Data records:
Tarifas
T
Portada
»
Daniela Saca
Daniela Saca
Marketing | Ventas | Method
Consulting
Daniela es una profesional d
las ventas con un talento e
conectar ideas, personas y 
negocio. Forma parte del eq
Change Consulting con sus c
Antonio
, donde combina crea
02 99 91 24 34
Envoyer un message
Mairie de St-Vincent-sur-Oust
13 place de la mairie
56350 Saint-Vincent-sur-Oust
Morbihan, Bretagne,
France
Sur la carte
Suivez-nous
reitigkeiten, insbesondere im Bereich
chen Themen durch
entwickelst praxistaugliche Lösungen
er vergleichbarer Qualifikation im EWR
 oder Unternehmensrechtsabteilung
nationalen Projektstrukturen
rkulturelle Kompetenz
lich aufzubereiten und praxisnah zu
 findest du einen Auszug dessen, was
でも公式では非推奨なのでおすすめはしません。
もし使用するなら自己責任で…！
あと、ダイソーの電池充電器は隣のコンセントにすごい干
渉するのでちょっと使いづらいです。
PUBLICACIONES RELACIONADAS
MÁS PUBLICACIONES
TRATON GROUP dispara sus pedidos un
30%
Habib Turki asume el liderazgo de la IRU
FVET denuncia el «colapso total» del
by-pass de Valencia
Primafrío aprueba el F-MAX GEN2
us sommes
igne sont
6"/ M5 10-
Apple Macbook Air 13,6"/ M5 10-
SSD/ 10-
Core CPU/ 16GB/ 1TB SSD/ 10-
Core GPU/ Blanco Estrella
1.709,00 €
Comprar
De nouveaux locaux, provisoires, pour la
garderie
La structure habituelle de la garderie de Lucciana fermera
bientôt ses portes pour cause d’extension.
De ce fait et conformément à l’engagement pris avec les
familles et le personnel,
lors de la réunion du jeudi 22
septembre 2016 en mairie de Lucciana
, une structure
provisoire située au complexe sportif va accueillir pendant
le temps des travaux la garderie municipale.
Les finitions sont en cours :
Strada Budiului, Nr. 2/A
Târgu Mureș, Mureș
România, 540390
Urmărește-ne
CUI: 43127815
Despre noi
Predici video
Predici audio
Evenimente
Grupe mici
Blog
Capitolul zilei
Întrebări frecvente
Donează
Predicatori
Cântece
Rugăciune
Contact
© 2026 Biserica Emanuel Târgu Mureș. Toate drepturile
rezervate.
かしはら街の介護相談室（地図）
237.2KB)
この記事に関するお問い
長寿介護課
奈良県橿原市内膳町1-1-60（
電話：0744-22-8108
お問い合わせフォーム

Assignment: Print each entry exactly as it was written.

Answer to this exercise:
Tarifas
T
Portada
»
Daniela Saca
Daniela Saca
Marketing | Ventas | Method
Consulting
Daniela es una profesional d
las ventas con un talento e
conectar ideas, personas y 
negocio. Forma parte del eq
Change Consulting con sus c
Antonio
, donde combina crea
02 99 91 24 34
Envoyer un message
Mairie de St-Vincent-sur-Oust
13 place de la mairie
56350 Saint-Vincent-sur-Oust
Morbihan, Bretagne,
France
Sur la carte
Suivez-nous
reitigkeiten, insbesondere im Bereich
chen Themen durch
entwickelst praxistaugliche Lösungen
er vergleichbarer Qualifikation im EWR
 oder Unternehmensrechtsabteilung
nationalen Projektstrukturen
rkulturelle Kompetenz
lich aufzubereiten und praxisnah zu
 findest du einen Auszug dessen, was
でも公式では非推奨なのでおすすめはしません。
もし使用するなら自己責任で…！
あと、ダイソーの電池充電器は隣のコンセントにすごい干
渉するのでちょっと使いづらいです。
PUBLICACIONES RELACIONADAS
MÁS PUBLICACIONES
TRATON GROUP dispara sus pedidos un
30%
Habib Turki asume el liderazgo de la IRU
FVET denuncia el «colapso total» del
by-pass de Valencia
Primafrío aprueba el F-MAX GEN2
us sommes
igne sont
6"/ M5 10-
Apple Macbook Air 13,6"/ M5 10-
SSD/ 10-
Core CPU/ 16GB/ 1TB SSD/ 10-
Core GPU/ Blanco Estrella
1.709,00 €
Comprar
De nouveaux locaux, provisoires, pour la
garderie
La structure habituelle de la garderie de Lucciana fermera
bientôt ses portes pour cause d’extension.
De ce fait et conformément à l’engagement pris avec les
familles et le personnel,
lors de la réunion du jeudi 22
septembre 2016 en mairie de Lucciana
, une structure
provisoire située au complexe sportif va accueillir pendant
le temps des travaux la garderie municipale.
Les finitions sont en cours :
Strada Budiului, Nr. 2/A
Târgu Mureș, Mureș
România, 540390
Urmărește-ne
CUI: 43127815
Despre noi
Predici video
Predici audio
Evenimente
Grupe mici
Blog
Capitolul zilei
Întrebări frecvente
Donează
Predicatori
Cântece
Rugăciune
Contact
© 2026 Biserica Emanuel Târgu Mureș. Toate drepturile
rezervate.
かしはら街の介護相談室（地図）
237.2KB)
この記事に関するお問い
長寿介護課
奈良県橿原市内膳町1-1-60（
電話：0744-22-8108
お問い合わせフォーム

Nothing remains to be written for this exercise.